‘You can chose your friends but you can’t chose you family’.
For a longtime I felt very bitter and unjust at the death of my mum and then my sister. ‘Why me?’. Of all the kids in my school why was I the one who’s mummy had to die. Why was I the one who felt so alone? It just didn’t seem fair that I was expected to deal with all this pain. When my sister died I felt so confused. ‘Surely not again’. Why was this happening to me? To us? I played a victim. I used their deaths and the events surrounding them as reasons for not doing, going, having and being what I wanted. This was a powerless and bleak way to live. Believing that things were happening to me and I had no choice within those things. I know now that that isn’t the case.
We always have a choice no matter what is happening to us. That choice is how we choose to think and thus feel. If we allow someone to anger us, upset us, annoy us then we are allowing them to take our peace. We are losing our power. Cultivating this kind of power and peace is something that I continue to work on and I believe I will work on for the rest of this lifetime. I love that. I love that I am capable of constant growth. Growth that makes a difference to how much joy I experience every single day. Once I stopped making things and other people responsible for my joy then the game changed.
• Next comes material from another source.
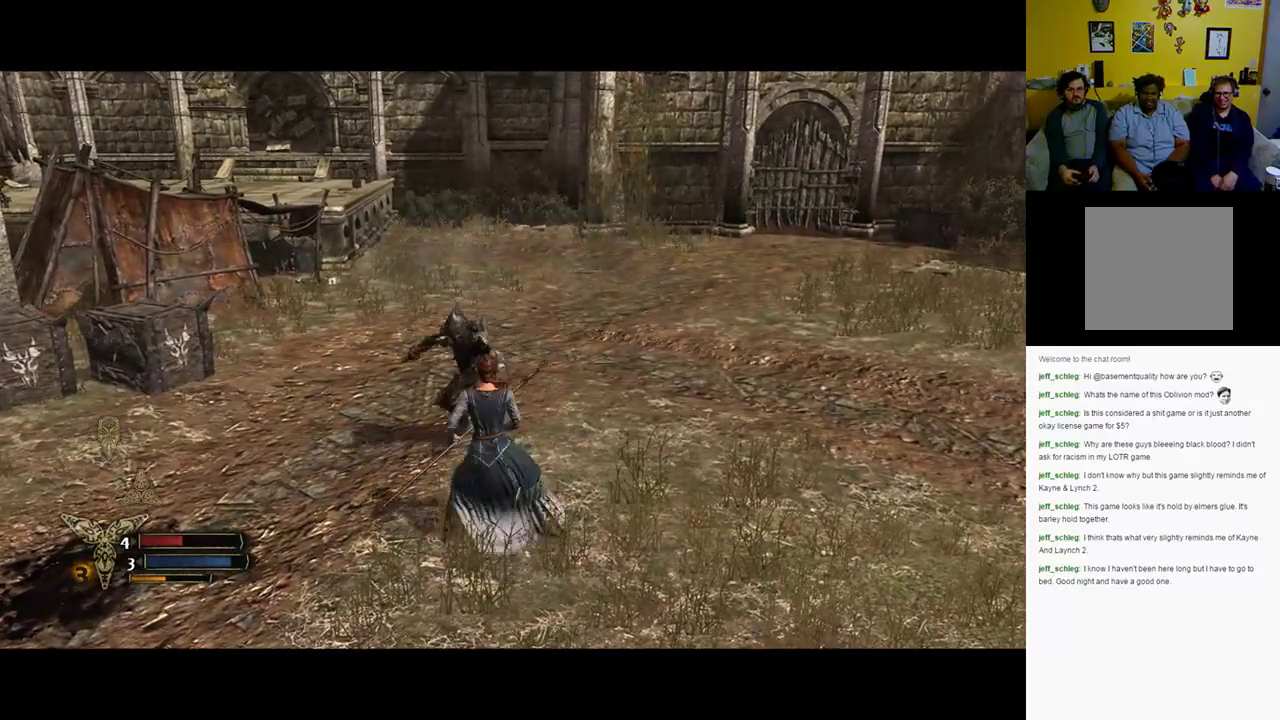
{"buttons": [], "left_stick": "up", "right_stick": "center", "events": [[100, "Y", "up"], [167, "Y", "down"], [267, "Y", "up"]]}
There are still situations where I lose my power. Where I allow old thought patterns and emotions to overwhelm me. What I have found is that when I go to this place and act from this place it doesn’t make me feel good. This is something I have been working through. This doesn’t mean always being lovely and charming to people who can not and do not offer the same respect. It simply means working on yourself enough that those people can no longer trigger you. So that no matter what they do you remain in your place of peace.
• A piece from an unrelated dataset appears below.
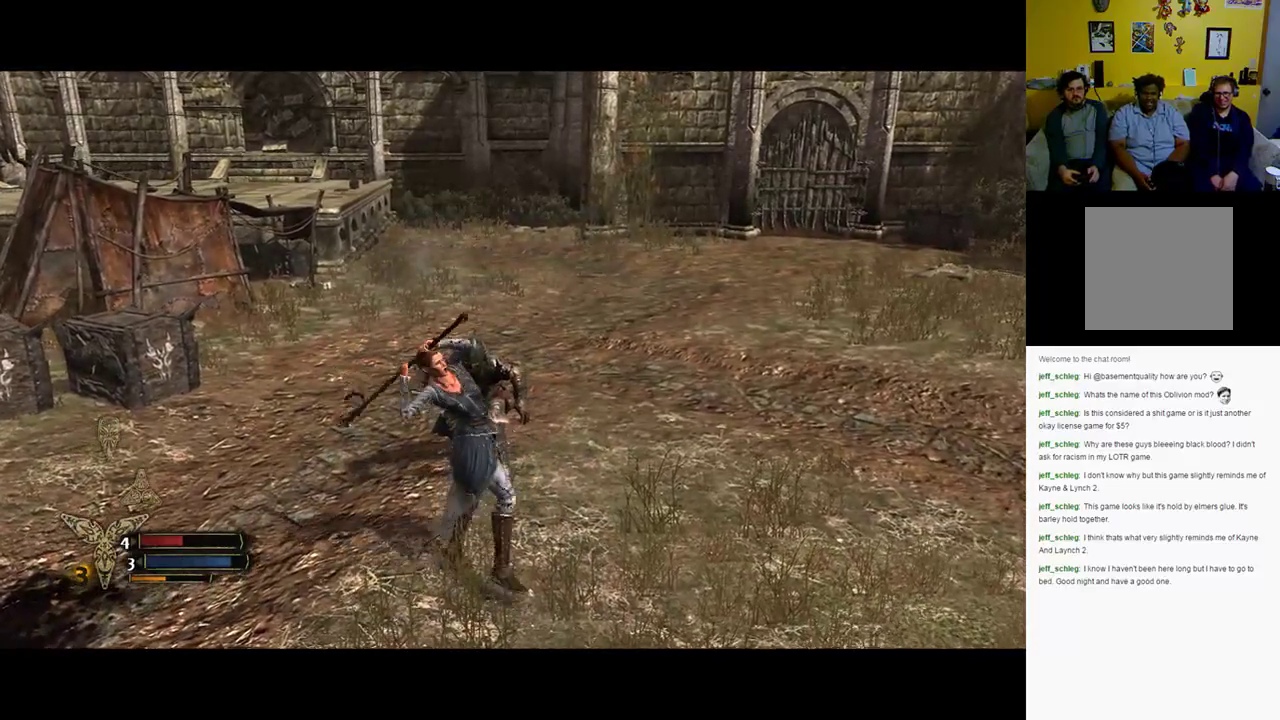
{"buttons": [], "left_stick": "up", "right_stick": "center", "events": []}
Most importantly I wanted to share the sentiment that we are here to learn. That with every experience negative or positive comes an opportunity to learn more about ourselves and to find a deeper sense of peace so that no matter what is going on around us we can not be moved. I have chosen to see the deaths of my mum and sister as paths to deeper learning and understanding. I have chosen to see how their passing shines a light on just how precious life is and just how lucky I am to be here. I believe that they would want me to be happy and have the best life. I know that they would have loved to have continued their time here but that was not the plan for them. What it means to me is that I am blessed and this blessing called life should not be squandered.